La oportunidad está en usar esa presentación para abrir un debate serio sobre el gasto público, explicitar restricciones, ordenar prioridades y decir con claridad para qué hay plata y para qué no. No es sólo una cuestión técnica: es un acto de sinceramiento político.
Mientras tanto, en un contexto de tasas elevadas, dolarización latente y falta de anclajes institucionales claros, cada licitación de deuda del Tesoro será un evento tan político como financiero, y el resultado de la licitación del Tesoro realizada el miércoles se presta para algunas interpretaciones interesantes.
El Gobierno logró renovar el 91.43% de los vencimientos ($ 6,633 billones de un total de $ 7,418 billones), con tasas algo más arbitradas aunque todavía en una curva de rendimientos invertida evidenciando la mayor incertidumbre reinante en el cortísimo plazo. Si bien no sería apropiado extrapolar el resultado, el mercado la podría leer como un ensayo general de lo que vendrá: tasas más bajas y, por ende, una posible menor preocupación por evitar que el dólar toque el techo de la banda. Al menos la actividad del BCRA de los últimos días operando para bajar las tasas en la previa de la licitación apunta en esa dirección.
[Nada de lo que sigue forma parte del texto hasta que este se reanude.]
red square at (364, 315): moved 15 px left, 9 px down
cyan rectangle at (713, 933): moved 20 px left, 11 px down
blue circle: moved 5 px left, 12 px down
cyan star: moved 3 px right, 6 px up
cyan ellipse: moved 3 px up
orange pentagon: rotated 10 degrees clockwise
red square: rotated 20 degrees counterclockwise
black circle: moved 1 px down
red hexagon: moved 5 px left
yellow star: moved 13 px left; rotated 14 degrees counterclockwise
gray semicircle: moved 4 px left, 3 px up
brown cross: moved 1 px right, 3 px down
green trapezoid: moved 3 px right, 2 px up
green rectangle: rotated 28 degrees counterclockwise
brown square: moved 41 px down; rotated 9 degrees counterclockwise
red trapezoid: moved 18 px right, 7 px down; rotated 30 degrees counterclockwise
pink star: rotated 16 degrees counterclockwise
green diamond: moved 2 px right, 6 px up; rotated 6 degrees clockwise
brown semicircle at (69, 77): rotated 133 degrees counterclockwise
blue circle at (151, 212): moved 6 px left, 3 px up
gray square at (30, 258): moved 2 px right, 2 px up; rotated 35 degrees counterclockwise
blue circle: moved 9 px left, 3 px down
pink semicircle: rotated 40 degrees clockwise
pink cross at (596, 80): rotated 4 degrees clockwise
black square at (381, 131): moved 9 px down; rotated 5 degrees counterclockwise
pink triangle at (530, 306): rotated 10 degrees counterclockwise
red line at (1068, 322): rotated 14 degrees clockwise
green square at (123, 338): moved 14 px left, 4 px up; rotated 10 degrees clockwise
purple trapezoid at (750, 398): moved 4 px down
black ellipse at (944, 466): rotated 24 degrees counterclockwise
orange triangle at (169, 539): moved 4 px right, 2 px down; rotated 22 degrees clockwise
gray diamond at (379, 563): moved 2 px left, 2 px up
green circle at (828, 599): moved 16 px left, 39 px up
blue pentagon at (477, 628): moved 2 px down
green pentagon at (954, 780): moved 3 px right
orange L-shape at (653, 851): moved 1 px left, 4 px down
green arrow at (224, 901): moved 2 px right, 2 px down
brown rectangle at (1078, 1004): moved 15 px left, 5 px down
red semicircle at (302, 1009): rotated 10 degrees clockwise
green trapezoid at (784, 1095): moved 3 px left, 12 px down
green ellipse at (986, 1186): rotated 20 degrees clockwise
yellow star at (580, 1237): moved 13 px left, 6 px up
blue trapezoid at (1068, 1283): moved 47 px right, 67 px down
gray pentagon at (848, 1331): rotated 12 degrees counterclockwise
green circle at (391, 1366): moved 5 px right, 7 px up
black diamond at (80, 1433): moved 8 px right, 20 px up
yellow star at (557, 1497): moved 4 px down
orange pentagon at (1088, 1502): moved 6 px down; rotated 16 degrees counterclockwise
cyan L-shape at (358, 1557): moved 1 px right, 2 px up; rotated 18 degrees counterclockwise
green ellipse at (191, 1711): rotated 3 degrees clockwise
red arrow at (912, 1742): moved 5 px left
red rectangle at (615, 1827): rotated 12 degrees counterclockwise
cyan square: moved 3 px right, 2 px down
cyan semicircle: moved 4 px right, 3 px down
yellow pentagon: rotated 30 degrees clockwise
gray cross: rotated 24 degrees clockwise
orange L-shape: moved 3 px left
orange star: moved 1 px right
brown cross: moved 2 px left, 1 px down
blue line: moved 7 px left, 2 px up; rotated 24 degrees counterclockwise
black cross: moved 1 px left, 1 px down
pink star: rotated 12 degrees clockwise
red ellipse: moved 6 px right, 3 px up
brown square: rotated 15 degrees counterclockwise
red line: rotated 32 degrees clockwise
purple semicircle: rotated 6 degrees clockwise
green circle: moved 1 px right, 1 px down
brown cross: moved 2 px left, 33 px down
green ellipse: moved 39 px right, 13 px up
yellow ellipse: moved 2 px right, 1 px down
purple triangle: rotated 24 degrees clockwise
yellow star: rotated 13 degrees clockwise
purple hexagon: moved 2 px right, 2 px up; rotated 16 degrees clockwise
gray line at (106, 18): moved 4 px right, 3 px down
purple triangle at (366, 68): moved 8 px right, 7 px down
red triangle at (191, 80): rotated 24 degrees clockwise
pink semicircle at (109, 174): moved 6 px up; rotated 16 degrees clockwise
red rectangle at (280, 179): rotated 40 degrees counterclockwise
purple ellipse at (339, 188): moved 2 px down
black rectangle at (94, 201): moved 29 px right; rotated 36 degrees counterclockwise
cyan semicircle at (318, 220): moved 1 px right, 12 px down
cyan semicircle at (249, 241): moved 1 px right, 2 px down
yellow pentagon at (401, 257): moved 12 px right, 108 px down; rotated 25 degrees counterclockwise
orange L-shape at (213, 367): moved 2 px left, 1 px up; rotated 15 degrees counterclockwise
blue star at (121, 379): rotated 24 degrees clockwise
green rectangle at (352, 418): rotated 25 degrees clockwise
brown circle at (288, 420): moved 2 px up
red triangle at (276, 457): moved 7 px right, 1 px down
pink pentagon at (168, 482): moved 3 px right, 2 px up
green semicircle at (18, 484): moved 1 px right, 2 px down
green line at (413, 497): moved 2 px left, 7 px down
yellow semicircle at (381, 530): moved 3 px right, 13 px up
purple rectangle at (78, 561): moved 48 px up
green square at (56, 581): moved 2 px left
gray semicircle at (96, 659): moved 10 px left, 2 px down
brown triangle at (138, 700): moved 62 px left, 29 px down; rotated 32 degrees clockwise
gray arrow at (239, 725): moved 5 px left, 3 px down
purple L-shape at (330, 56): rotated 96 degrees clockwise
Después de octubre, si el resultado electoral lo favorece, el Gobierno contará con más oxígeno para relanzar su programa. Pero ese relanzamiento es inevitable cualquiera sea el resultado y no podrá demorarse. No alcanzará con ganar una elección si no se transforma, casi de inmediato, en una nueva arquitectura política y económica capaz de sostener las reformas estructurales que aún no se han iniciado.